───── EXERCISE DATA ─────
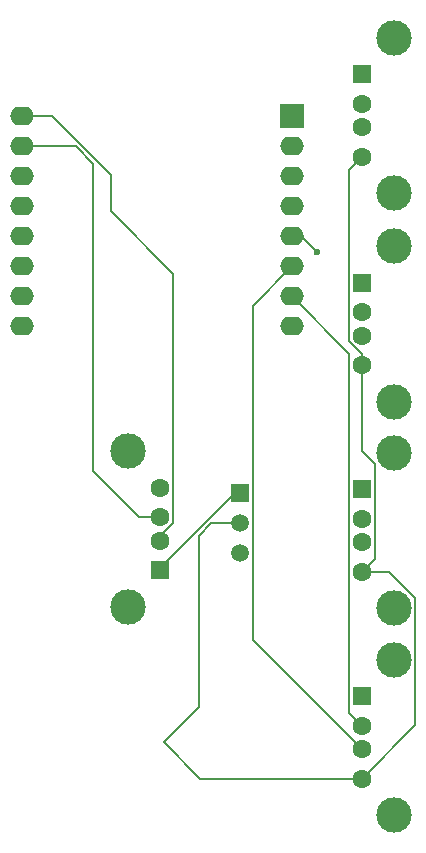
<source format=gbr>
%TF.GenerationSoftware,KiCad,Pcbnew,8.0.6*%
%TF.CreationDate,2024-11-09T17:18:42+01:00*%
%TF.ProjectId,Bridge,42726964-6765-42e6-9b69-6361645f7063,rev?*%
%TF.SameCoordinates,Original*%
%TF.FileFunction,Copper,L1,Top*%
%TF.FilePolarity,Positive*%
%FSLAX46Y46*%
G04 Gerber Fmt 4.6, Leading zero omitted, Abs format (unit mm)*
G04 Created by KiCad (PCBNEW 8.0.6) date 2024-11-09 17:18:42*
%MOMM*%
%LPD*%
G01*
G04 APERTURE LIST*
%TA.AperFunction,ComponentPad*%
%ADD10R,1.500000X1.500000*%
%TD*%
%TA.AperFunction,ComponentPad*%
%ADD11C,1.500000*%
%TD*%
%TA.AperFunction,ComponentPad*%
%ADD12R,1.500000X1.600000*%
%TD*%
%TA.AperFunction,ComponentPad*%
%ADD13C,1.600000*%
%TD*%
%TA.AperFunction,ComponentPad*%
%ADD14C,3.000000*%
%TD*%
%TA.AperFunction,ComponentPad*%
%ADD15R,2.000000X2.000000*%
%TD*%
%TA.AperFunction,ComponentPad*%
%ADD16O,2.000000X1.600000*%
%TD*%
%TA.AperFunction,ViaPad*%
%ADD17C,0.600000*%
%TD*%
%TA.AperFunction,Conductor*%
%ADD18C,0.200000*%
%TD*%
G04 APERTURE END LIST*
D10*
%TO.P,U2,1,Vin*%
%TO.N,Net-(J1-VBUS)*%
X92000000Y-138420000D03*
D11*
%TO.P,U2,2,GND*%
%TO.N,Net-(J1-D-)*%
X92000000Y-140960000D03*
%TO.P,U2,3,Vout*%
%TO.N,Net-(U1-3V3)*%
X92000000Y-143500000D03*
%TD*%
D12*
%TO.P,J5,1,VBUS*%
%TO.N,Net-(J1-VBUS)*%
X102290000Y-155570000D03*
D13*
%TO.P,J5,2,D-*%
%TO.N,Net-(J5-D-)*%
X102290000Y-158070000D03*
%TO.P,J5,3,D+*%
%TO.N,Net-(J5-D+)*%
X102290000Y-160070000D03*
%TO.P,J5,4,GND*%
%TO.N,Net-(J1-D-)*%
X102290000Y-162570000D03*
D14*
%TO.P,J5,5,Shield*%
%TO.N,unconnected-(J5-Shield-Pad5)*%
X105000000Y-152500000D03*
X105000000Y-165640000D03*
%TD*%
D12*
%TO.P,J3,1,VBUS*%
%TO.N,Net-(J1-VBUS)*%
X102290000Y-120570000D03*
D13*
%TO.P,J3,2,D-*%
%TO.N,Net-(J3-D-)*%
X102290000Y-123070000D03*
%TO.P,J3,3,D+*%
%TO.N,Net-(J3-D+)*%
X102290000Y-125070000D03*
%TO.P,J3,4,GND*%
%TO.N,Net-(J1-D-)*%
X102290000Y-127570000D03*
D14*
%TO.P,J3,5,Shield*%
%TO.N,unconnected-(J3-Shield-Pad5)*%
X105000000Y-117500000D03*
X105000000Y-130640000D03*
%TD*%
D12*
%TO.P,J1,1,VBUS*%
%TO.N,Net-(J1-VBUS)*%
X85210000Y-144930000D03*
D13*
%TO.P,J1,2,D-*%
%TO.N,Net-(J1-D-)*%
X85210000Y-142430000D03*
%TO.P,J1,3,D+*%
%TO.N,Net-(J1-D+)*%
X85210000Y-140430000D03*
%TO.P,J1,4,GND*%
%TO.N,Net-(J1-D-)*%
X85210000Y-137930000D03*
D14*
%TO.P,J1,5,Shield*%
%TO.N,unconnected-(J1-Shield-Pad5)*%
X82500000Y-148000000D03*
X82500000Y-134860000D03*
%TD*%
D15*
%TO.P,U1,1,~{RST}*%
%TO.N,unconnected-(U1-~{RST}-Pad1)*%
X96360000Y-106500000D03*
D16*
%TO.P,U1,2,A0*%
%TO.N,unconnected-(U1-A0-Pad2)*%
X96360000Y-109040000D03*
%TO.P,U1,3,D0*%
%TO.N,unconnected-(U1-D0-Pad3)*%
X96360000Y-111580000D03*
%TO.P,U1,4,SCK/D5*%
%TO.N,Net-(J4-D+)*%
X96360000Y-114120000D03*
%TO.P,U1,5,MISO/D6*%
%TO.N,Net-(J4-D-)*%
X96360000Y-116660000D03*
%TO.P,U1,6,MOSI/D7*%
%TO.N,Net-(J5-D+)*%
X96360000Y-119200000D03*
%TO.P,U1,7,CS/D8*%
%TO.N,Net-(J5-D-)*%
X96360000Y-121740000D03*
%TO.P,U1,8,3V3*%
%TO.N,Net-(U1-3V3)*%
X96360000Y-124280000D03*
%TO.P,U1,9,5V*%
%TO.N,unconnected-(U1-5V-Pad9)*%
X73500000Y-124280000D03*
%TO.P,U1,10,GND*%
%TO.N,Net-(J1-D-)*%
X73500000Y-121740000D03*
%TO.P,U1,11,D4*%
%TO.N,Net-(J3-D-)*%
X73500000Y-119200000D03*
%TO.P,U1,12,D3*%
%TO.N,Net-(J3-D+)*%
X73500000Y-116660000D03*
%TO.P,U1,13,SDA/D2*%
%TO.N,Net-(J2-D-)*%
X73500000Y-114120000D03*
%TO.P,U1,14,SCL/D1*%
%TO.N,Net-(J2-D+)*%
X73500000Y-111580000D03*
%TO.P,U1,15,RX*%
%TO.N,Net-(J1-D+)*%
X73500000Y-109040000D03*
%TO.P,U1,16,TX*%
%TO.N,Net-(J1-D-)*%
X73500000Y-106500000D03*
%TD*%
D12*
%TO.P,J4,1,VBUS*%
%TO.N,Net-(J1-VBUS)*%
X102290000Y-138070000D03*
D13*
%TO.P,J4,2,D-*%
%TO.N,Net-(J4-D-)*%
X102290000Y-140570000D03*
%TO.P,J4,3,D+*%
%TO.N,Net-(J4-D+)*%
X102290000Y-142570000D03*
%TO.P,J4,4,GND*%
%TO.N,Net-(J1-D-)*%
X102290000Y-145070000D03*
D14*
%TO.P,J4,5,Shield*%
%TO.N,unconnected-(J4-Shield-Pad5)*%
X105000000Y-135000000D03*
X105000000Y-148140000D03*
%TD*%
D12*
%TO.P,J2,1,VBUS*%
%TO.N,Net-(J1-VBUS)*%
X102290000Y-102930000D03*
D13*
%TO.P,J2,2,D-*%
%TO.N,Net-(J2-D-)*%
X102290000Y-105430000D03*
%TO.P,J2,3,D+*%
%TO.N,Net-(J2-D+)*%
X102290000Y-107430000D03*
%TO.P,J2,4,GND*%
%TO.N,Net-(J1-D-)*%
X102290000Y-109930000D03*
D14*
%TO.P,J2,5,Shield*%
%TO.N,unconnected-(J2-Shield-Pad5)*%
X105000000Y-99860000D03*
X105000000Y-113000000D03*
%TD*%
D17*
%TO.N,Net-(J4-D-)*%
X98500000Y-118000000D03*
%TD*%
D18*
%TO.N,Net-(J1-D+)*%
X79500000Y-136500000D02*
X79500000Y-110500000D01*
X83430000Y-140430000D02*
X79500000Y-136500000D01*
X79500000Y-110500000D02*
X78040000Y-109040000D01*
X85210000Y-140430000D02*
X83430000Y-140430000D01*
X78040000Y-109040000D02*
X73500000Y-109040000D01*
%TO.N,Net-(J5-D+)*%
X93050000Y-122510000D02*
X96360000Y-119200000D01*
X102290000Y-160070000D02*
X93050000Y-150830000D01*
X93050000Y-150830000D02*
X93050000Y-122510000D01*
%TO.N,Net-(J5-D-)*%
X101190000Y-126570000D02*
X96360000Y-121740000D01*
X101190000Y-156970000D02*
X101190000Y-126570000D01*
X102290000Y-158070000D02*
X101190000Y-156970000D01*
%TO.N,Net-(J4-D-)*%
X98500000Y-118000000D02*
X97160000Y-116660000D01*
X97160000Y-116660000D02*
X96360000Y-116660000D01*
%TO.N,Net-(J1-D-)*%
X81000000Y-114500000D02*
X81000000Y-111434314D01*
X76065686Y-106500000D02*
X73500000Y-106500000D01*
X86310000Y-140885635D02*
X86310000Y-119810000D01*
X81000000Y-111434314D02*
X76065686Y-106500000D01*
X88570000Y-162570000D02*
X85500000Y-159500000D01*
X102290000Y-127570000D02*
X102290000Y-126625635D01*
X106800000Y-147300000D02*
X104570000Y-145070000D01*
X102290000Y-162570000D02*
X88570000Y-162570000D01*
X102290000Y-162570000D02*
X106800000Y-158060000D01*
X102290000Y-145070000D02*
X103390000Y-143970000D01*
X102290000Y-126625635D02*
X101190000Y-125525635D01*
X106800000Y-158060000D02*
X106800000Y-147300000D01*
X88500000Y-156500000D02*
X85500000Y-159500000D01*
X103390000Y-135935585D02*
X102290000Y-134835585D01*
X102290000Y-134835585D02*
X102290000Y-127570000D01*
X92000000Y-140960000D02*
X89540000Y-140960000D01*
X86310000Y-119810000D02*
X81000000Y-114500000D01*
X89540000Y-140960000D02*
X88500000Y-142000000D01*
X88500000Y-142000000D02*
X88500000Y-156500000D01*
X85210000Y-142430000D02*
X84765635Y-142430000D01*
X84765635Y-142430000D02*
X86310000Y-140885635D01*
X101190000Y-111030000D02*
X102290000Y-109930000D01*
X104570000Y-145070000D02*
X102290000Y-145070000D01*
X101190000Y-125525635D02*
X101190000Y-111030000D01*
X103390000Y-143970000D02*
X103390000Y-135935585D01*
%TO.N,Net-(J1-VBUS)*%
X85210000Y-144724314D02*
X91514314Y-138420000D01*
X91990000Y-138430000D02*
X92000000Y-138420000D01*
X91580000Y-138000000D02*
X92000000Y-138420000D01*
X91514314Y-138420000D02*
X92000000Y-138420000D01*
X85210000Y-144930000D02*
X85210000Y-144724314D01*
%TD*%
M02*

</source>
─────
* EXERCISE *
Within the listing above, the lines holding "format" should be counted. Give only the number.

* RESULT OF THIS TASK *
2